Using regression with ANOVA, does beauty score for instructors differ by age?¶
State the hypothesis:
- $H_0: µ_1 = µ_2 = µ_3$ (The three population means are equal)
- $H_1:$ At least one of the means differ.
model = ols('beauty ~ age_group', data=df).fit()
anova_table = sm.stats.anova_lm(model)
anova_table
df | sum_sq | mean_sq | F | PR(>F) | |
---|---|---|---|---|---|
age_group | 2.0 | 26.691809 | 13.345905 | 23.552552 | 1.827113e-10 |
Residual | 460.0 | 260.656087 | 0.566644 | NaN | NaN |
Answer: Since the p-value is less than 0.05, we reject the null hypothesis as there is significant evidence that at least one of the means differs.
Using regression with t-test, does tenure affect beauty scores?¶
State the hypothesis:
- $H_0:$ The average beauty scores for tenured and non-tenured instructors are equal.
- $H_1:$ There is a difference in the average beauty scores for tenured and non-tenured instructors.
# X is the input variables (or independent variables)
X = df['tenure'].map({"yes": 1, "no": 0})
# y is the target/dependent variable
y = df['beauty']
# Add an intercept (beta_0) to our model
X = sm.add_constant(X)
# Ordinary Least Squares
model = sm.OLS(y, X).fit()
# Print out the statistics
model.summary()
Dep. Variable: | beauty | R-squared: | 0.000 |
---|---|---|---|
Model: | OLS | Adj. R-squared: | -0.002 |
Method: | Least Squares | F-statistic: | 0.1689 |
Date: | Tue, 31 Dec 2024 | Prob (F-statistic): | 0.681 |
Time: | 15:34:06 | Log-Likelihood: | -546.45 |
No. Observations: | 463 | AIC: | 1097. |
Df Residuals: | 461 | BIC: | 1105. |
Df Model: | 1 | ||
Covariance Type: | nonrobust |
coef | std err | t | P>|t| | [0.025 | 0.975] | |
---|---|---|---|---|---|---|
const | 0.0284 | 0.078 | 0.363 | 0.717 | -0.125 | 0.182 |
tenure | -0.0364 | 0.089 | -0.411 | 0.681 | -0.210 | 0.138 |
Omnibus: | 23.184 | Durbin-Watson: | 0.461 |
---|---|---|---|
Prob(Omnibus): | 0.000 | Jarque-Bera (JB): | 23.229 |
Skew: | 0.507 | Prob(JB): | 9.03e-06 |
Kurtosis: | 2.583 | Cond. No. | 4.05 |
Notes:
[1] Standard Errors assume that the covariance matrix of the errors is correctly specified.
Answer: Since the p-value is greater than 0.05, we cannot reject the null hypothesis as there is no evidence that the mean difference of tenured and untenured instructors are different.
Using regression with t-test, does being a native english speaker affect the number of students assigned?¶
State the hypothesis:
- $H_0:$ The average number of students assigned to native english speakers vs non-native english speakers are equal.
- $H_1:$ There is a difference in the average number of students assigned to native english speakers vs non-native English speakers.
# X is the input variables (or independent variables)
X = df["native"].map({"yes": 1, "no": 0})

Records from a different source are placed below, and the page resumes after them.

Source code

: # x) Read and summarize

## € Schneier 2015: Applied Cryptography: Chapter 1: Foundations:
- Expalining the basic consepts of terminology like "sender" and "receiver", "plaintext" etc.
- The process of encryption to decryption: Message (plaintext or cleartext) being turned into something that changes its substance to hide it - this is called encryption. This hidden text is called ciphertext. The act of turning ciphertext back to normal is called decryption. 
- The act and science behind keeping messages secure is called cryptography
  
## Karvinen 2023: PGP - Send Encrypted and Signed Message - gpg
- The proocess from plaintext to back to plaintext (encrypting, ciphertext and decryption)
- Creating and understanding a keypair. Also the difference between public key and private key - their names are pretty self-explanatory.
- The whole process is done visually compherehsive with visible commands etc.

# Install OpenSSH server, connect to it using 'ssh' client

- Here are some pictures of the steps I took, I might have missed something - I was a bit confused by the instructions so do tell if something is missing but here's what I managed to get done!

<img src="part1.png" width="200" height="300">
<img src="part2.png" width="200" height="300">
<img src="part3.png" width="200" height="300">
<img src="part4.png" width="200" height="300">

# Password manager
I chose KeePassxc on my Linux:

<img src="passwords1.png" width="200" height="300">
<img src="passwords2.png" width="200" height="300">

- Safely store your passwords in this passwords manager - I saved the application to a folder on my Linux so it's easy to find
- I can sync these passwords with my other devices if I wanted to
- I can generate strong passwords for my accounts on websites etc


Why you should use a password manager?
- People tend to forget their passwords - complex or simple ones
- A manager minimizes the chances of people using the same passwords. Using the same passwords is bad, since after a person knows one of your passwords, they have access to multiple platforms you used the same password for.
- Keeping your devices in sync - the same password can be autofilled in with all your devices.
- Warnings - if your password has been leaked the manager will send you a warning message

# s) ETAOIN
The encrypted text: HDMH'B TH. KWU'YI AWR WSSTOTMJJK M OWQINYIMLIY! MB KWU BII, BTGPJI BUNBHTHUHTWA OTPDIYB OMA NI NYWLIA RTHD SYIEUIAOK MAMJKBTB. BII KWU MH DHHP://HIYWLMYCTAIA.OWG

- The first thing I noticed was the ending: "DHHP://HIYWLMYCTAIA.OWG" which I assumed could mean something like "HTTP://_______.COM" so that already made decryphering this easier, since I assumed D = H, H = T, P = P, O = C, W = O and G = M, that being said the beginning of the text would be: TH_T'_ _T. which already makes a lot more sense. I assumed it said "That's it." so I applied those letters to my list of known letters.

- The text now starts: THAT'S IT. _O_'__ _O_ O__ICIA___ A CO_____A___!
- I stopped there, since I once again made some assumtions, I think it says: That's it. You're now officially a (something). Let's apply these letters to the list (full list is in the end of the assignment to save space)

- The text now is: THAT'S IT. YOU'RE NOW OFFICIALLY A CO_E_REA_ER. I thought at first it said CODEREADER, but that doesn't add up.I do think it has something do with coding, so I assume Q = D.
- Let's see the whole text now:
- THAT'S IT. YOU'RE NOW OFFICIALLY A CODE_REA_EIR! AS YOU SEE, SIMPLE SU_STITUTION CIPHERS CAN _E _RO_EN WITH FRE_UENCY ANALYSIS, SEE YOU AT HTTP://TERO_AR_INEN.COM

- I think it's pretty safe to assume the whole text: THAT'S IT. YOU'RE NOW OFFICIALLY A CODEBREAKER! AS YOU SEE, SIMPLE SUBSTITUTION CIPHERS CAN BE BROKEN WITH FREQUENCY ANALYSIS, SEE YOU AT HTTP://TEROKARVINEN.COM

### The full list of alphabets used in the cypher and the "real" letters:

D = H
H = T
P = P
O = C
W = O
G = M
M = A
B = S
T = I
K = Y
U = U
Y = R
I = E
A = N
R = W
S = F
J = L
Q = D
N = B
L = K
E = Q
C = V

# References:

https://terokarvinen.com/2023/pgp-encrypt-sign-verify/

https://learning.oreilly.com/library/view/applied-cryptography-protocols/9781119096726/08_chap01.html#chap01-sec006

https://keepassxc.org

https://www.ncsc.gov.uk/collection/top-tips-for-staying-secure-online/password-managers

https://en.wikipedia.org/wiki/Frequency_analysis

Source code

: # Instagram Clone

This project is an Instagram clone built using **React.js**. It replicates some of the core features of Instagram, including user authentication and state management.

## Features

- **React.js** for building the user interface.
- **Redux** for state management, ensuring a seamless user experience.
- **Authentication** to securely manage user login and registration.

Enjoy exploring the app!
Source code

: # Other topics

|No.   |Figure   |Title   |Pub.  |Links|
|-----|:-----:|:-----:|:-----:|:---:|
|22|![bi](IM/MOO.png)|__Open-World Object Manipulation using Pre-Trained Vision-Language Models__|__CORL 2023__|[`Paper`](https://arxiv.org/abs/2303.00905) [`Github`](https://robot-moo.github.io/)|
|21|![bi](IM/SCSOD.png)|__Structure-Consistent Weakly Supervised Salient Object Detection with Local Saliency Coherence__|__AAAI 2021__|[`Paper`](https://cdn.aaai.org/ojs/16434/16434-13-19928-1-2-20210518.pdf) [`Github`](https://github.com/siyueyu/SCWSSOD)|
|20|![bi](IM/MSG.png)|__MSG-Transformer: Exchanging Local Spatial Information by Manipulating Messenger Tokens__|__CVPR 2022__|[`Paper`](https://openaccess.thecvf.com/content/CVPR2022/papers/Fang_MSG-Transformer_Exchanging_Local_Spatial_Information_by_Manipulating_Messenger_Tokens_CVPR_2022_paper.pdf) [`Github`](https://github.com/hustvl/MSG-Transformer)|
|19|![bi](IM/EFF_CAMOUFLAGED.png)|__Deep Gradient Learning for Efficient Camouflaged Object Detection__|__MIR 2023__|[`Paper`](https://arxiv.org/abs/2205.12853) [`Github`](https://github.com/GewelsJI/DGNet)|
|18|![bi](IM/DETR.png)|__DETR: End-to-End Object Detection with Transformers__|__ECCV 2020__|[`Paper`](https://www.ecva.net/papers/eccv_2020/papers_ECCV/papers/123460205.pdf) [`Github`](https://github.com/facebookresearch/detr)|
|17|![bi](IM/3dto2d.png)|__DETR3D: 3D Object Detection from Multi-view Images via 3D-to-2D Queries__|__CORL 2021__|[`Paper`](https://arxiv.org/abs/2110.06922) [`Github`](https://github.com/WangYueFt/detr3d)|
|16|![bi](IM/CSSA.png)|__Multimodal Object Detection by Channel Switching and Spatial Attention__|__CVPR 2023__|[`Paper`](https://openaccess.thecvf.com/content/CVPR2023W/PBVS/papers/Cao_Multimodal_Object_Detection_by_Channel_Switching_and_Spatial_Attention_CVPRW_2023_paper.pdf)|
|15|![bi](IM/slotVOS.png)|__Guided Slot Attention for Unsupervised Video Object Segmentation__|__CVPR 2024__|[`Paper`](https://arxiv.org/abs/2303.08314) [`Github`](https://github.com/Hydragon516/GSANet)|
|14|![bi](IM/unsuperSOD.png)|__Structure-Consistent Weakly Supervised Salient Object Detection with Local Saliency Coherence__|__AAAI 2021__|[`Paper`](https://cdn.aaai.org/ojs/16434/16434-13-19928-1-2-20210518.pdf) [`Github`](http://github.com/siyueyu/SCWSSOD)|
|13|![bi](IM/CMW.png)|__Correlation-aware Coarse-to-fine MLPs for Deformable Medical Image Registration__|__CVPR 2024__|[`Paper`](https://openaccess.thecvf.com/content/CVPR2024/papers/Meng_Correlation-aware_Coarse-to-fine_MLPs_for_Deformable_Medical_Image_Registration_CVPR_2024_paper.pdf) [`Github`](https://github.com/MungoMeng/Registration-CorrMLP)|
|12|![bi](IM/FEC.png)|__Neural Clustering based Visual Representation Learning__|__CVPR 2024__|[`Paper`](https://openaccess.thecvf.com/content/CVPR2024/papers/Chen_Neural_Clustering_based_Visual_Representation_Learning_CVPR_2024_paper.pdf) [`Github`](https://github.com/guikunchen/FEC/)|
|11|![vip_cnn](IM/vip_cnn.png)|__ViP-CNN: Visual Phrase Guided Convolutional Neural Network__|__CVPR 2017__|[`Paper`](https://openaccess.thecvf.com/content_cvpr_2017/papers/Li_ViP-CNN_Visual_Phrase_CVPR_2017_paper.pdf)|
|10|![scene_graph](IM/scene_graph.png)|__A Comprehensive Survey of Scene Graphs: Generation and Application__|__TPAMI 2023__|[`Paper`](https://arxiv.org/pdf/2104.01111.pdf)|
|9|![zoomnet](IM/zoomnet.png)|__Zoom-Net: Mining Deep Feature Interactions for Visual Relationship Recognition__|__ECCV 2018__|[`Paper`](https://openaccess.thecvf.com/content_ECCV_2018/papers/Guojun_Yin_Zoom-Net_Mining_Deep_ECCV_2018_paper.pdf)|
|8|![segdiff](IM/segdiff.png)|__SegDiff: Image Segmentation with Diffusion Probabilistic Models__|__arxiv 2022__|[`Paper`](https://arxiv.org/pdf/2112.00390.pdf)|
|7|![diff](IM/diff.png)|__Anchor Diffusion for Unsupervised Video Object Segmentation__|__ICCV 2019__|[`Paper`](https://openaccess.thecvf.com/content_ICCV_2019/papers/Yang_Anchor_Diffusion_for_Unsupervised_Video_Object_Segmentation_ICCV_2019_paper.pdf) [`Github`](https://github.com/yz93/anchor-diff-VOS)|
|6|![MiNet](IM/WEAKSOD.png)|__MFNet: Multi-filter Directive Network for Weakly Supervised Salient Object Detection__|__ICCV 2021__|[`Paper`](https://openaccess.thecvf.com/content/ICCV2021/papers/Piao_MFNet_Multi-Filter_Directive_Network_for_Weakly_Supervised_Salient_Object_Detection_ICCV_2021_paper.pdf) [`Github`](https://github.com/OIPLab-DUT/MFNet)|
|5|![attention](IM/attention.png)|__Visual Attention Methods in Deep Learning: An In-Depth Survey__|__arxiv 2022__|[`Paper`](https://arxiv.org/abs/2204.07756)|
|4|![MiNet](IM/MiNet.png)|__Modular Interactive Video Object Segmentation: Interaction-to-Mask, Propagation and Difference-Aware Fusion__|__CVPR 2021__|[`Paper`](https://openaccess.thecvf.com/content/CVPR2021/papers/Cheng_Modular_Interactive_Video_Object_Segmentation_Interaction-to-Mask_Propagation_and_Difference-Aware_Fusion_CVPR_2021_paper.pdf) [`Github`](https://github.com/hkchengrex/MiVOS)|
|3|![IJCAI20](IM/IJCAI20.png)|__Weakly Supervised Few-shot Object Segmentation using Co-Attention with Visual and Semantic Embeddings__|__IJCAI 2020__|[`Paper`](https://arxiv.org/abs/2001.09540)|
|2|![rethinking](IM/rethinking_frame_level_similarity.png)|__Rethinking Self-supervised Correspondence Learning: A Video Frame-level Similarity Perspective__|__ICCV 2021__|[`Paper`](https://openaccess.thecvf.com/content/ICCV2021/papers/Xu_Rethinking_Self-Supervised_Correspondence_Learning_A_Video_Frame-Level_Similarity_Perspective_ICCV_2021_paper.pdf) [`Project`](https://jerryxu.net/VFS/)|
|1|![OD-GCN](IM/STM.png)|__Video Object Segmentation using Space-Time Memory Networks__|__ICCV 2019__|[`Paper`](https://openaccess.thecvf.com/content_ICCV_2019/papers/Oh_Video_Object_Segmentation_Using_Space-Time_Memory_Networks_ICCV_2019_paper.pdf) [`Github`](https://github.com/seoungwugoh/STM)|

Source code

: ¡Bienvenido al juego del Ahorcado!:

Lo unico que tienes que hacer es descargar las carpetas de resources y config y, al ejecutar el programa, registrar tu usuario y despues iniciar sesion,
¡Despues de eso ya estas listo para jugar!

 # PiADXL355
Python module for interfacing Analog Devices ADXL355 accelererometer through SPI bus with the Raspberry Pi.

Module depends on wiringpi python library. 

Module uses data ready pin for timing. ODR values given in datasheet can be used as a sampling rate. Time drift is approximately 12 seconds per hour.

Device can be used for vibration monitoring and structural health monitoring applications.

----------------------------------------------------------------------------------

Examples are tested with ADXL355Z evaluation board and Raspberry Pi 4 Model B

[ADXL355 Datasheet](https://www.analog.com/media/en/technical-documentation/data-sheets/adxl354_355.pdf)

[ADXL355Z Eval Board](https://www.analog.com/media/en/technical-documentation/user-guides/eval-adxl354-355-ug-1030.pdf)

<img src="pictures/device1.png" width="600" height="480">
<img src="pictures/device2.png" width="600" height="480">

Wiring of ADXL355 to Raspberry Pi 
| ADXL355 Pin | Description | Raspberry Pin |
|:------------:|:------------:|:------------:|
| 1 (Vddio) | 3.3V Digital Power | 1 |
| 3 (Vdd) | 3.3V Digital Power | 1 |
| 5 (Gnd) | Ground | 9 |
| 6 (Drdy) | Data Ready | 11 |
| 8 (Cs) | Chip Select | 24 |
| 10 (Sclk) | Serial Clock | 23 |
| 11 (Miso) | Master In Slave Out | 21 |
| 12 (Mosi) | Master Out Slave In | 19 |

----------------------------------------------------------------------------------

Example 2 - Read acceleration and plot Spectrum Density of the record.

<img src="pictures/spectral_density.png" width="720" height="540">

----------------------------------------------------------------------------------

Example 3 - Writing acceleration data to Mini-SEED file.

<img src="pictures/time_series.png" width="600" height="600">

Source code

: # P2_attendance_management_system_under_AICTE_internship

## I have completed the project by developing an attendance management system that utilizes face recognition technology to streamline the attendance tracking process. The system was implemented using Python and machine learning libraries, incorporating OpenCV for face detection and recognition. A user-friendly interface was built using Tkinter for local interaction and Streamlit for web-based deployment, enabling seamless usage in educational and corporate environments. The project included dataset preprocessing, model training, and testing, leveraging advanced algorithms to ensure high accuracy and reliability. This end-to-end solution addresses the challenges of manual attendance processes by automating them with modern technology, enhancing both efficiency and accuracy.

# y is the target/dependent variable
y = df['allstudents']
# Add an intercept (beta_0) to our model
X = sm.add_constant(X)
# Ordinary Least Squares
model = sm.OLS(y, X).fit()
# Print out the statistics
model.summary()
Dep. Variable: | allstudents | R-squared: | 0.007 |
---|---|---|---|
Model: | OLS | Adj. R-squared: | 0.005 |
Method: | Least Squares | F-statistic: | 3.476 |
Date: | Tue, 31 Dec 2024 | Prob (F-statistic): | 0.0629 |
Time: | 15:34:06 | Log-Likelihood: | -2654.2 |
No. Observations: | 463 | AIC: | 5312. |
Df Residuals: | 461 | BIC: | 5321. |
Df Model: | 1 | ||
Covariance Type: | nonrobust |
coef | std err | t | P>|t| | [0.025 | 0.975] | |
---|---|---|---|---|---|---|
const | 29.6071 | 14.150 | 2.092 | 0.037 | 1.802 | 57.413 |
native | 27.2158 | 14.598 | 1.864 | 0.063 | -1.471 | 55.902 |
Omnibus: | 429.792 | Durbin-Watson: | 0.708 |
---|---|---|---|
Prob(Omnibus): | 0.000 | Jarque-Bera (JB): | 10527.126 |
Skew: | 4.129 | Prob(JB): | 0.00 |
Kurtosis: | 24.852 | Cond. No. | 8.01 |
Notes:
[1] Standard Errors assume that the covariance matrix of the errors is correctly specified.
Answer: Since the p-value is greater than 0.05, we cannot reject the null hypothesis as there is no evidence that being a native english speaker or a non-native english speaker affects the number of students assigned.